The asia-pacific social protection week 2016: day 4 session coverage




Manila, 4 August 2016: Government representatives, policymakers, researchers and practitioners participated in the Asia-Pacific Social Protection Week (APSP 2016) to discuss recent issues affecting social protection in developing economies, showcasing success stories from countries with advanced social protection systems. The APSP 2016 was organised by the Asian Development Bank (ADB), taking place in Manila, Philippines, from 1-5 August. featured as one of the partners of the APSP 2016. Become a member of the platform to access the latest social protection related content from the Asia-Pacific region.


Day 4 of the APSP Week


The day commenced with a special lecture on Labour Market Programmes from Duncam Campbell (Professor, Cornell University and former Director of the Policy and Integration Department, International Labour Organisation). The lecture explored how labour is being substituted and complemented by new technologies. He reflected on how today’s technological revolution has had as great an impact on life and labour, comprable to the introduction of electricity, transforming the lives of people around the world. The impact is also universal, given that smartphones are accessible to the poor. With respect to data, staggering advances in software and hardware facilitate the processing of massive amounts of data, which are then able to be analysed. This has resulted in routine, patterned and predictable jobs (such as bookkeeping and cashiers) being replaced by computers, due to their ease of automation. 


Robotics are also replacing many unskilled and semi-skilled jobs. India, China and Japan are experiencing this trend in manufacturing employment; accounting for a decline in manufacturing jobs despite an increase in production. Call centres, which are a prominent source of employment in the Asian region, are also being replaced due to voice recognition technology. Campbell stated that jobs that rely on human interaction, intuition and creativity will not disappear, such as childcare, hairdressing and healthcare. Today, highly skilled jobs and low-skilled manual labour are still in demand, with middle-skilled jobs being at risk. This echoes the notion of the ‘missing middle’, compromising the growth of this class. Mr. Campbell noted how this hollowing out of the labour market is particularly prevalent in wealthier countries, generating a global challenge for social protection due to increasing unemployment rates.

Available data:
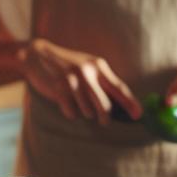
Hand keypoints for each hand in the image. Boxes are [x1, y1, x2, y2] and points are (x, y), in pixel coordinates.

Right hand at [20, 38, 140, 123]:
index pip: (119, 87)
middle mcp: (87, 72)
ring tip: (76, 100)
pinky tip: (64, 100)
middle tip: (103, 121)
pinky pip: (71, 113)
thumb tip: (121, 106)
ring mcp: (72, 80)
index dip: (130, 103)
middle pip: (105, 106)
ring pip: (87, 112)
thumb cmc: (67, 65)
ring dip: (83, 112)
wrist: (37, 55)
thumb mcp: (88, 66)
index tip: (138, 115)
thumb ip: (103, 82)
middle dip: (105, 117)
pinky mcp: (58, 89)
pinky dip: (69, 112)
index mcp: (98, 65)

Task 1:
From the Day 4 session coverage, return everything from "Manila, 4 August" down to "the Asia-Pacific region.", copied word for word.
Task 2:
According to the Day 4 session coverage, which organization organized the Asia-Pacific Social Protection Week 2016?
Task 3:
Does each statement agree with the Day 4 session coverage? Answer yes or no for each, quoting the words that decide it. (a) The event was held in Manila from 1 to 5 August. (b) Call centres are being replaced because of robotics. (c) Middle-skilled jobs are at risk.

Answer 1:
Manila, 4 August 2016: Government representatives, policymakers, researchers and practitioners participated in the Asia-Pacific Social Protection Week (APSP 2016) to discuss recent issues affecting social protection in developing economies, showcasing success stories from countries with advanced social protection systems. The APSP 2016 was organised by the Asian Development Bank (ADB), taking place in Manila, Philippines, from 1-5 August. featured as one of the partners of the APSP 2016. Become a member of the platform to access the latest social protection related content from the Asia-Pacific region.

Answer 2:
The Asian Development Bank (ADB).

Answer 3:
(a) Yes: "taking place in Manila, Philippines, from 1-5 August."
(b) No: "Call centres, which are a prominent source of employment in the Asian region, are also being replaced due to voice recognition technology."
(c) Yes: "with middle-skilled jobs being at risk."